Completed in 1990, the 12-acre community is at 3600 Sierra Ridge Road. Interstate 80, as well as several parks and lakes, are less than 1 mile away. Downtown San Francisco can be found some 19 miles southwest.

Step Up Housing tapped Sack Capital Partners as the community’s administrator and manager. Sack’s portfolio encompasses roughly 3,000 apartments and condos throughout 15 Western market cities.

The Institutional Property Advisors team that marketed Vue at 3600 included Executive Managing Directors Philip A. Saglimbeni, Stanford W. Jones and Salvatore S. Saglimbeni.

Delivering affordable housing outside of new construction

A recent Yardi Matrix bulletin on affordable housing revealed that the number of households deemed as cost-burdened—paying more than 30 percent of income on rent—has steadily increased.

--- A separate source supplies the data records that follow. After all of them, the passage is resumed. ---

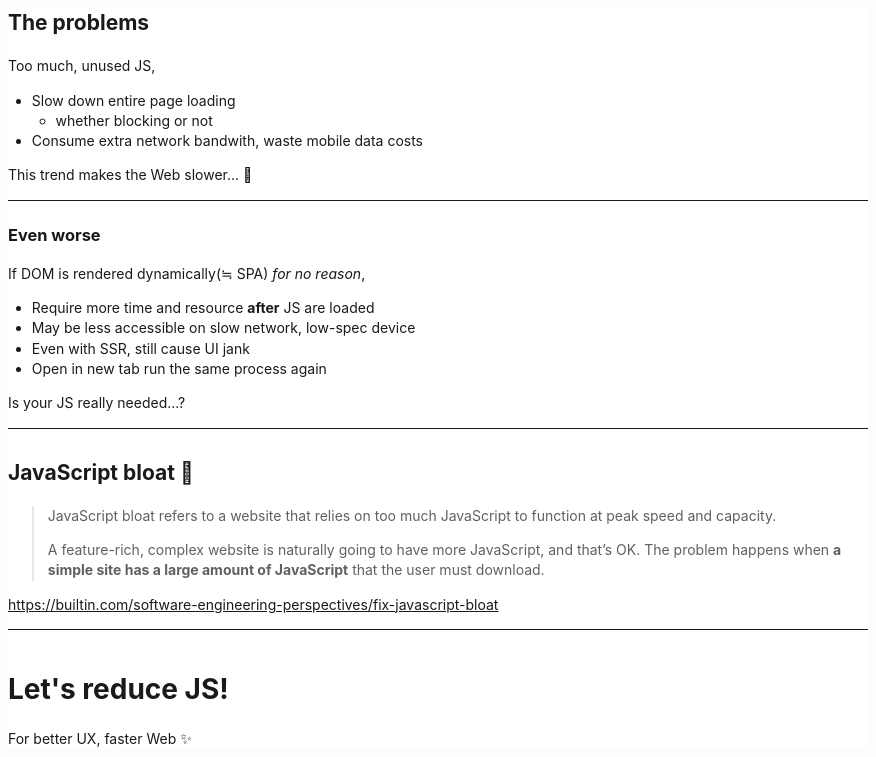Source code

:
## The problems

Too much, unused JS,

- Slow down entire page loading
  - whether blocking or not
- Consume extra network bandwith, waste mobile data costs

This trend makes the Web slower... 🐌

---

### Even worse

If DOM is rendered dynamically(≒ SPA) _for no reason_,

- Require more time and resource **after** JS are loaded
- May be less accessible on slow network, low-spec device
- Even with SSR, still cause UI jank
- Open in new tab run the same process again

Is your JS really needed...?

---

## JavaScript bloat 😬

> JavaScript bloat refers to a website that relies on too much JavaScript to function at peak speed and capacity.
>
> A feature-rich, complex website is naturally going to have more JavaScript, and that’s OK.
> The problem happens when **a simple site has a large amount of JavaScript** that the user must download.

https://builtin.com/software-engineering-perspectives/fix-javascript-bloat

---

# Let's reduce JS!

For better UX, faster Web ✨
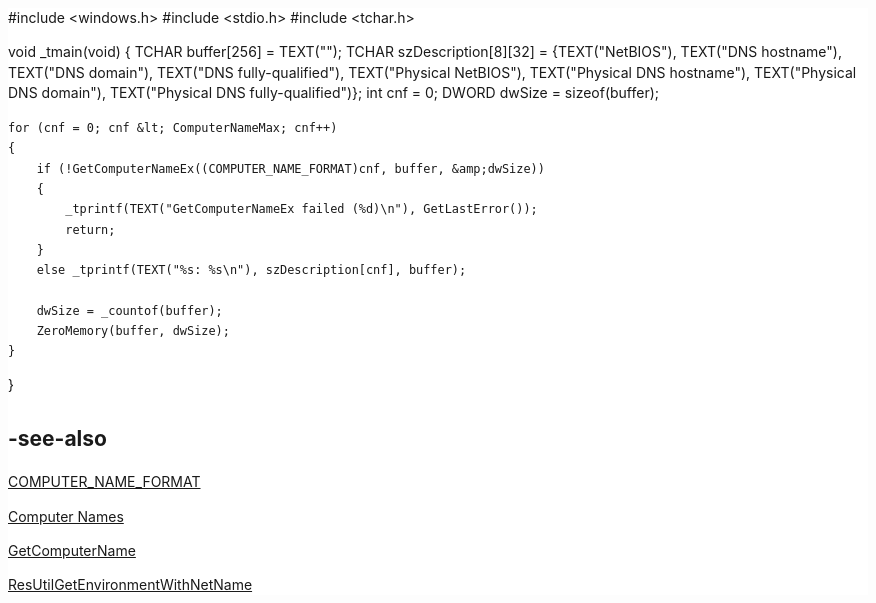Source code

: #include &lt;windows.h&gt;
#include &lt;stdio.h&gt;
#include &lt;tchar.h&gt;

void _tmain(void)
{
    TCHAR buffer[256] = TEXT("");
    TCHAR szDescription[8][32] = {TEXT("NetBIOS"), 
        TEXT("DNS hostname"), 
        TEXT("DNS domain"), 
        TEXT("DNS fully-qualified"), 
        TEXT("Physical NetBIOS"), 
        TEXT("Physical DNS hostname"), 
        TEXT("Physical DNS domain"), 
        TEXT("Physical DNS fully-qualified")};
    int cnf = 0;
    DWORD dwSize = sizeof(buffer);
    
    for (cnf = 0; cnf &lt; ComputerNameMax; cnf++)
    {
        if (!GetComputerNameEx((COMPUTER_NAME_FORMAT)cnf, buffer, &amp;dwSize))
        {
            _tprintf(TEXT("GetComputerNameEx failed (%d)\n"), GetLastError());
            return;
        }
        else _tprintf(TEXT("%s: %s\n"), szDescription[cnf], buffer);

        dwSize = _countof(buffer);
        ZeroMemory(buffer, dwSize);
    }
}
</pre>
</td>
</tr>
</table></span></div>



## -see-also




<a href="https://msdn.microsoft.com/249830be-acd7-4417-ac33-c0fb2d87c4af">COMPUTER_NAME_FORMAT</a>



<a href="https://msdn.microsoft.com/7e083cb5-cf0a-4284-8b54-dac856910c44">Computer Names</a>



<a href="https://msdn.microsoft.com/8ca3e611-e5fb-4909-adf6-98eb8552c9e1">GetComputerName</a>



<a href="https://msdn.microsoft.com/683235ac-153d-4442-915e-e1bf9b5e8810">ResUtilGetEnvironmentWithNetName</a>


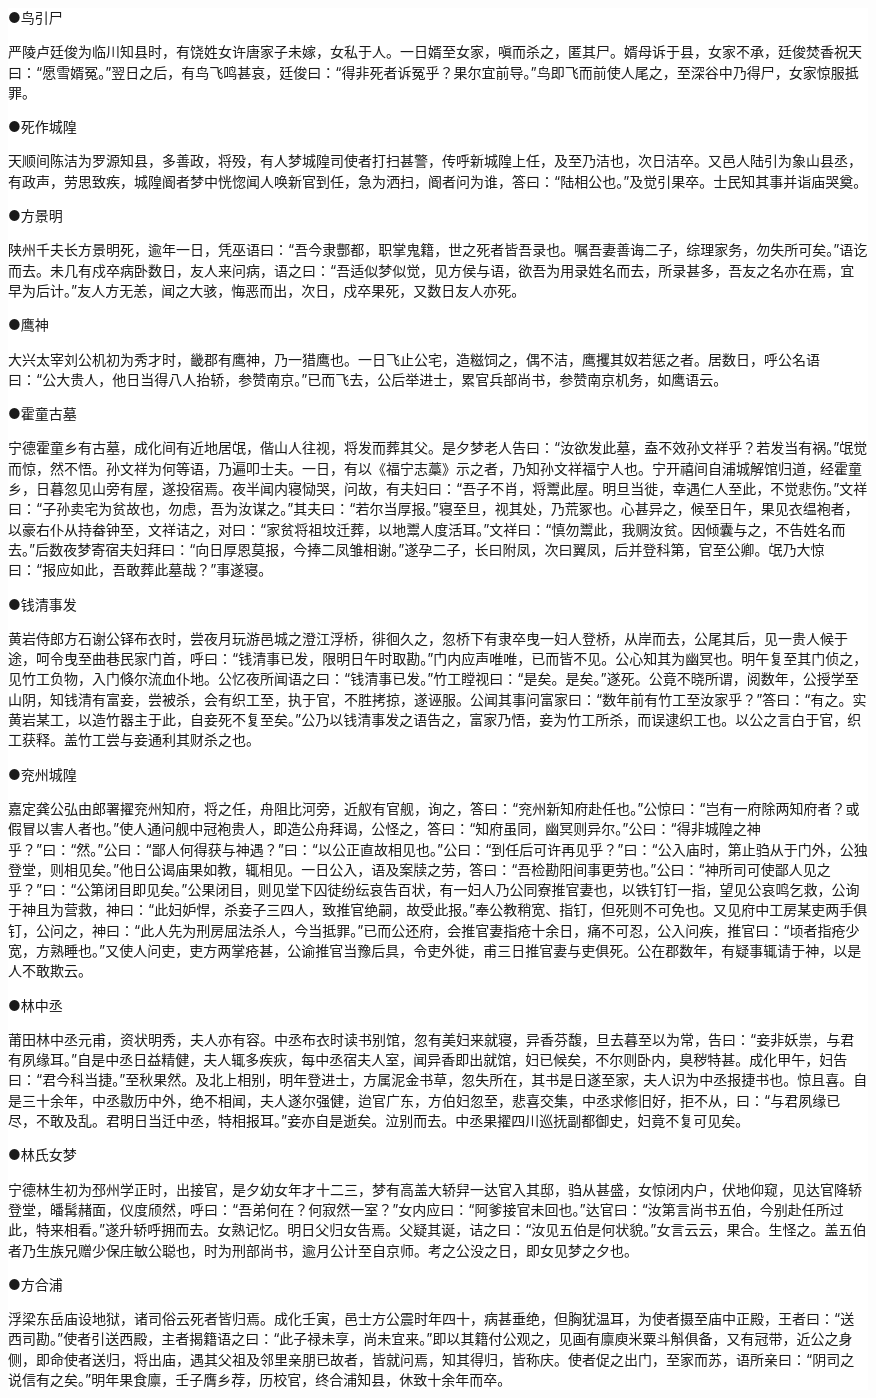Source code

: ●鸟引尸  

严陵卢廷俊为临川知县时，有饶姓女许唐家子未嫁，女私于人。一日婿至女家，嗔而杀之，匿其尸。婿母诉于县，女家不承，廷俊焚香祝天曰：“愿雪婿冤。”翌日之后，有鸟飞鸣甚哀，廷俊曰：“得非死者诉冤乎？果尔宜前导。”鸟即飞而前使人尾之，至深谷中乃得尸，女家惊服抵罪。  

●死作城隍  

天顺间陈洁为罗源知县，多善政，将殁，有人梦城隍司使者打扫甚警，传呼新城隍上任，及至乃洁也，次日洁卒。又邑人陆引为象山县丞，有政声，劳思致疾，城隍阍者梦中恍惚闻人唤新官到任，急为洒扫，阍者问为谁，答曰：“陆相公也。”及觉引果卒。士民知其事并诣庙哭奠。  

●方景明  

陕州千夫长方景明死，逾年一日，凭巫语曰：“吾今隶酆都，职掌鬼籍，世之死者皆吾录也。嘱吾妻善诲二子，综理家务，勿失所可矣。”语讫而去。未几有戍卒病卧数日，友人来问病，语之曰：“吾适似梦似觉，见方侯与语，欲吾为用录姓名而去，所录甚多，吾友之名亦在焉，宜早为后计。”友人方无恙，闻之大骇，悔恶而出，次日，戍卒果死，又数日友人亦死。  

●鹰神  

大兴太宰刘公机初为秀才时，畿郡有鹰神，乃一猎鹰也。一日飞止公宅，造糍饲之，偶不洁，鹰攫其奴若惩之者。居数日，呼公名语曰：“公大贵人，他日当得八人抬轿，参赞南京。”已而飞去，公后举进士，累官兵部尚书，参赞南京机务，如鹰语云。  

●霍童古墓  

宁德霍童乡有古墓，成化间有近地居氓，偕山人往视，将发而葬其父。是夕梦老人告曰：“汝欲发此墓，盍不效孙文祥乎？若发当有祸。”氓觉而惊，然不悟。孙文祥为何等语，乃遍叩士夫。一日，有以《福宁志藁》示之者，乃知孙文祥福宁人也。宁开禧间自浦城解馆归道，经霍童乡，日暮忽见山旁有屋，遂投宿焉。夜半闻内寝恸哭，问故，有夫妇曰：“吾子不肖，将鬻此屋。明旦当徙，幸遇仁人至此，不觉悲伤。”文祥曰：“子孙卖宅为贫故也，勿虑，吾为汝谋之。”其夫曰：“若尔当厚报。”寝至旦，视其处，乃荒冢也。心甚异之，候至日午，果见衣缊袍者，以豪右仆从持畚钟至，文祥诘之，对曰：“家贫将祖坟迁葬，以地鬻人度活耳。”文祥曰：“慎勿鬻此，我赒汝贫。因倾囊与之，不告姓名而去。”后数夜梦寄宿夫妇拜曰：“向日厚恩莫报，今捧二凤雏相谢。”遂孕二子，长曰附凤，次曰翼凤，后并登科第，官至公卿。氓乃大惊曰：“报应如此，吾敢葬此墓哉？”事遂寝。  

●钱清事发  

黄岩侍郎方石谢公铎布衣时，尝夜月玩游邑城之澄江浮桥，徘徊久之，忽桥下有隶卒曳一妇人登桥，从岸而去，公尾其后，见一贵人候于途，呵令曳至曲巷民家门首，呼曰：“钱清事已发，限明日午时取勘。”门内应声唯唯，已而皆不见。公心知其为幽冥也。明午复至其门侦之，见竹工负物，入门倏尔流血仆地。公忆夜所闻语之曰：“钱清事已发。”竹工瞠视曰：“是矣。是矣。”遂死。公竟不晓所谓，阅数年，公授学至山阴，知钱清有富妾，尝被杀，会有织工至，执于官，不胜拷掠，遂诬服。公闻其事问富家曰：“数年前有竹工至汝家乎？”答曰：“有之。实黄岩某工，以造竹器主于此，自妾死不复至矣。”公乃以钱清事发之语告之，富家乃悟，妾为竹工所杀，而误逮织工也。以公之言白于官，织工获释。盖竹工尝与妾通利其财杀之也。  

●兖州城隍  

嘉定龚公弘由郎署擢兖州知府，将之任，舟阻比河旁，近舣有官舰，询之，答曰：“兖州新知府赴任也。”公惊曰：“岂有一府除两知府者？或假冒以害人者也。”使人通问舰中冠袍贵人，即造公舟拜谒，公怪之，答曰：“知府虽同，幽冥则异尔。”公曰：“得非城隍之神乎？”曰：“然。”公曰：“鄙人何得获与神遇？”曰：“以公正直故相见也。”公曰：“到任后可许再见乎？”曰：“公入庙时，第止驺从于门外，公独登堂，则相见矣。”他日公谒庙果如教，辄相见。一日公入，语及案牍之劳，答曰：“吾检勘阳间事更劳也。”公曰：“神所司可使鄙人见之乎？”曰：“公第闭目即见矣。”公果闭目，则见堂下囚徒纷纭哀告百状，有一妇人乃公同寮推官妻也，以铁钉钉一指，望见公哀鸣乞救，公询于神且为营救，神曰：“此妇妒悍，杀妾子三四人，致推官绝嗣，故受此报。”奉公教稍宽、指钉，但死则不可免也。又见府中工房某吏两手俱钉，公问之，神曰：“此人先为刑房屈法杀人，今当抵罪。”已而公还府，会推官妻指疮十余日，痛不可忍，公入问疾，推官曰：“顷者指疮少宽，方熟睡也。”又使人问吏，吏方两掌疮甚，公谕推官当豫后具，令吏外徙，甫三日推官妻与吏俱死。公在郡数年，有疑事辄请于神，以是人不敢欺云。  

●林中丞  

莆田林中丞元甫，资状明秀，夫人亦有容。中丞布衣时读书别馆，忽有美妇来就寝，异香芬馥，旦去暮至以为常，告曰：“妾非妖祟，与君有夙缘耳。”自是中丞日益精健，夫人辄多疾疢，每中丞宿夫人室，闻异香即出就馆，妇已候矣，不尔则卧内，臭秽特甚。成化甲午，妇告曰：“君今科当捷。”至秋果然。及北上相别，明年登进士，方属泥金书草，忽失所在，其书是日遂至家，夫人识为中丞报捷书也。惊且喜。自是三十余年，中丞敭历中外，绝不相闻，夫人遂尔强健，迨官广东，方伯妇忽至，悲喜交集，中丞求修旧好，拒不从，曰：“与君夙缘已尽，不敢及乱。君明日当迁中丞，特相报耳。”妾亦自是逝矣。泣别而去。中丞果擢四川巡抚副都御史，妇竟不复可见矣。  

●林氏女梦  

宁德林生初为邳州学正时，出接官，是夕幼女年才十二三，梦有高盖大轿舁一达官入其邸，驺从甚盛，女惊闭内户，伏地仰窥，见达官降轿登堂，皤髯赭面，仪度颀然，呼曰：“吾弟何在？何寂然一室？”女内应曰：“阿爹接官未回也。”达官曰：“汝第言尚书五伯，今别赴任所过此，特来相看。”遂升轿呼拥而去。女熟记忆。明日父归女告焉。父疑其诞，诘之曰：“汝见五伯是何状貌。”女言云云，果合。生怪之。盖五伯者乃生族兄赠少保庄敏公聪也，时为刑部尚书，逾月公计至自京师。考之公没之日，即女见梦之夕也。  

●方合浦  

浮梁东岳庙设地狱，诸司俗云死者皆归焉。成化壬寅，邑士方公震时年四十，病甚垂绝，但胸犹温耳，为使者摄至庙中正殿，王者曰：“送西司勘。”使者引送西殿，主者揭籍语之曰：“此子禄未享，尚未宜来。”即以其籍付公观之，见画有廪庾米粟斗斛俱备，又有冠带，近公之身侧，即命使者送归，将出庙，遇其父祖及邻里亲朋已故者，皆就问焉，知其得归，皆称庆。使者促之出门，至家而苏，语所亲曰：“阴司之说信有之矣。”明年果食廪，壬子膺乡荐，历校官，终合浦知县，休致十余年而卒。  
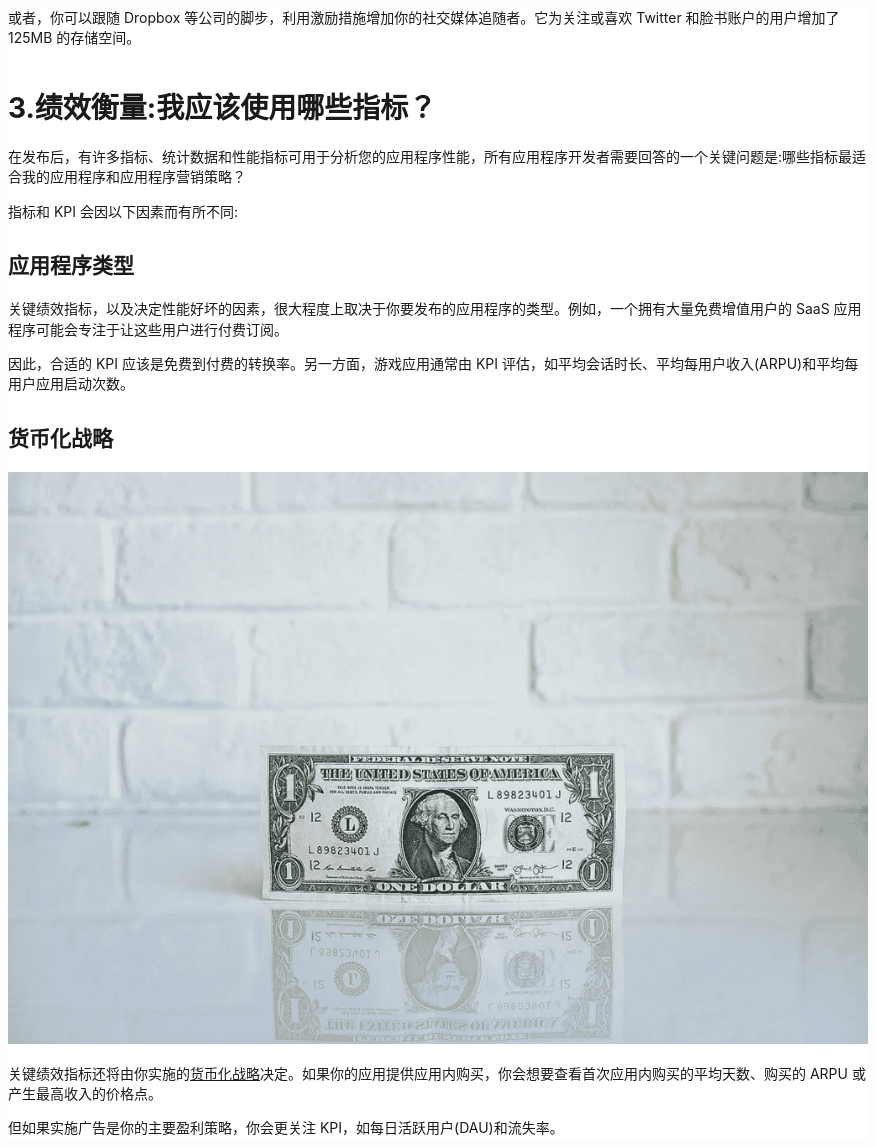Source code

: 或者，你可以跟随 Dropbox 等公司的脚步，利用激励措施增加你的社交媒体追随者。它为关注或喜欢 Twitter 和脸书账户的用户增加了 125MB 的存储空间。

# 3.绩效衡量:我应该使用哪些指标？

在发布后，有许多指标、统计数据和性能指标可用于分析您的应用程序性能，所有应用程序开发者需要回答的一个关键问题是:哪些指标最适合我的应用程序和应用程序营销策略？

指标和 KPI 会因以下因素而有所不同:

## 应用程序类型

关键绩效指标，以及决定性能好坏的因素，很大程度上取决于你要发布的应用程序的类型。例如，一个拥有大量免费增值用户的 SaaS 应用程序可能会专注于让这些用户进行付费订阅。

因此，合适的 KPI 应该是免费到付费的转换率。另一方面，游戏应用通常由 KPI 评估，如平均会话时长、平均每用户收入(ARPU)和平均每用户应用启动次数。

## 货币化战略

![](img/dd05379415b2647351d668ea5535bc8a.png)

关键绩效指标还将由你实施的[货币化战略](https://www.appsterhq.com/blog/app-monetization-models/)决定。如果你的应用提供应用内购买，你会想要查看首次应用内购买的平均天数、购买的 ARPU 或产生最高收入的价格点。

但如果实施广告是你的主要盈利策略，你会更关注 KPI，如每日活跃用户(DAU)和流失率。
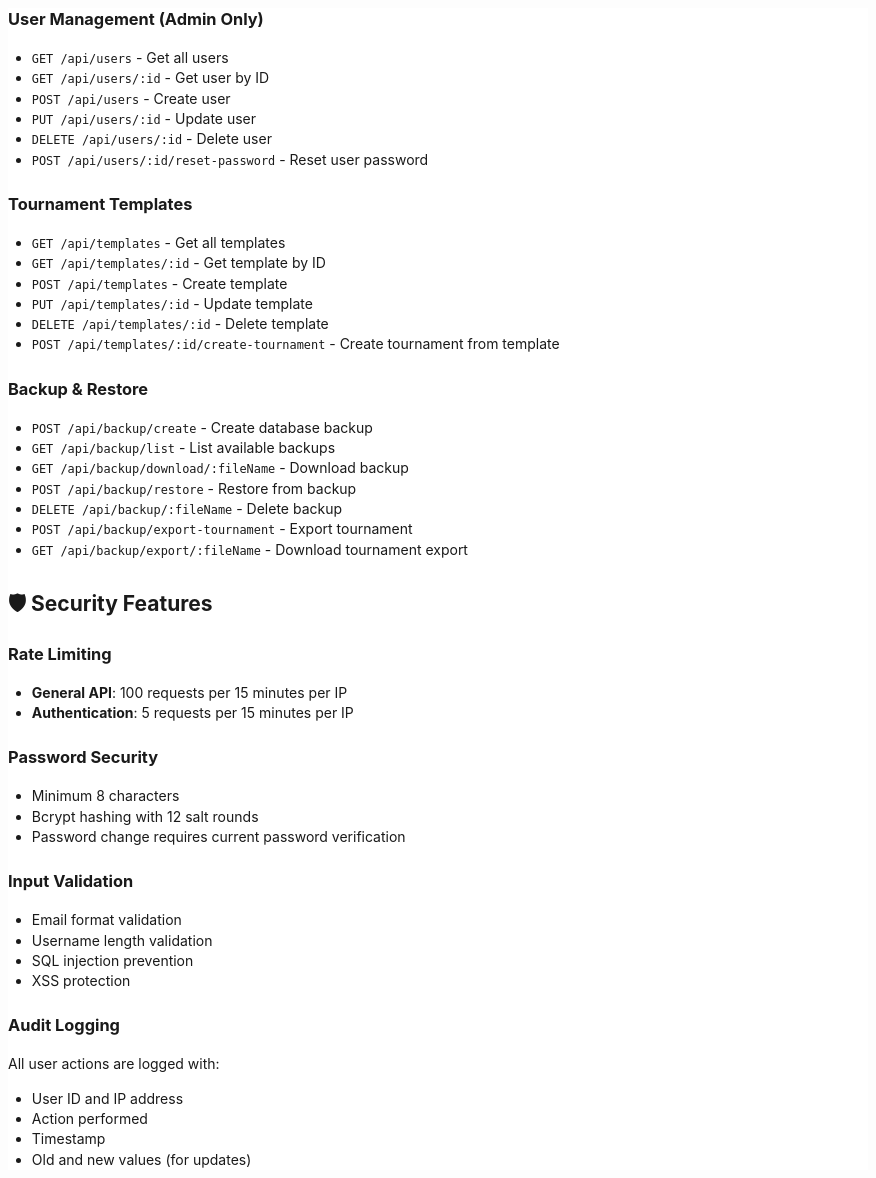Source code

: ### **User Management (Admin Only)**
- `GET /api/users` - Get all users
- `GET /api/users/:id` - Get user by ID
- `POST /api/users` - Create user
- `PUT /api/users/:id` - Update user
- `DELETE /api/users/:id` - Delete user
- `POST /api/users/:id/reset-password` - Reset user password

### **Tournament Templates**
- `GET /api/templates` - Get all templates
- `GET /api/templates/:id` - Get template by ID
- `POST /api/templates` - Create template
- `PUT /api/templates/:id` - Update template
- `DELETE /api/templates/:id` - Delete template
- `POST /api/templates/:id/create-tournament` - Create tournament from template

### **Backup & Restore**
- `POST /api/backup/create` - Create database backup
- `GET /api/backup/list` - List available backups
- `GET /api/backup/download/:fileName` - Download backup
- `POST /api/backup/restore` - Restore from backup
- `DELETE /api/backup/:fileName` - Delete backup
- `POST /api/backup/export-tournament` - Export tournament
- `GET /api/backup/export/:fileName` - Download tournament export

## 🛡️ **Security Features**

### **Rate Limiting**
- **General API**: 100 requests per 15 minutes per IP
- **Authentication**: 5 requests per 15 minutes per IP

### **Password Security**
- Minimum 8 characters
- Bcrypt hashing with 12 salt rounds
- Password change requires current password verification

### **Input Validation**
- Email format validation
- Username length validation
- SQL injection prevention
- XSS protection

### **Audit Logging**
All user actions are logged with:
- User ID and IP address
- Action performed
- Timestamp
- Old and new values (for updates)
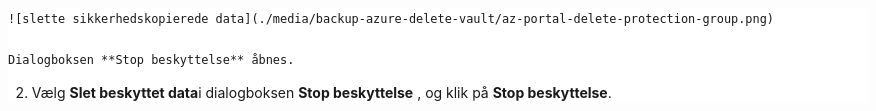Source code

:     ![slette sikkerhedskopierede data](./media/backup-azure-delete-vault/az-portal-delete-protection-group.png)

    Dialogboksen **Stop beskyttelse** åbnes.

2. Vælg **Slet beskyttet data**i dialogboksen **Stop beskyttelse** , og klik på **Stop beskyttelse**.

This applies to 80 percent of households earning up to 60 percent AMI, according to a Harvard study.

Yardi Matrix forecasts deliveries of affordable housing to reach a multi-year peak of 70,500 units next year. However, construction starts have diminished due to a multifaceted issue pertaining but not limited to the cost of capital, materials and land.

Outside of ground-up affordable developments, another solution to increase the affordable stock may include market-rate-to-affordable conversions. Such endeavors could involve private-public partnerships.

One example is Ethos Real Estate’s acquisition of Hillsdale Garden Apartments, a 697-unit community in San Mateo, Calif., for $252.4 million. Following the purchase, Ethos teamed up with The Vistria Group to kick off a renovation effort, which, once complete, will result in units being restricted to residents earning at or below 80 percent AMI.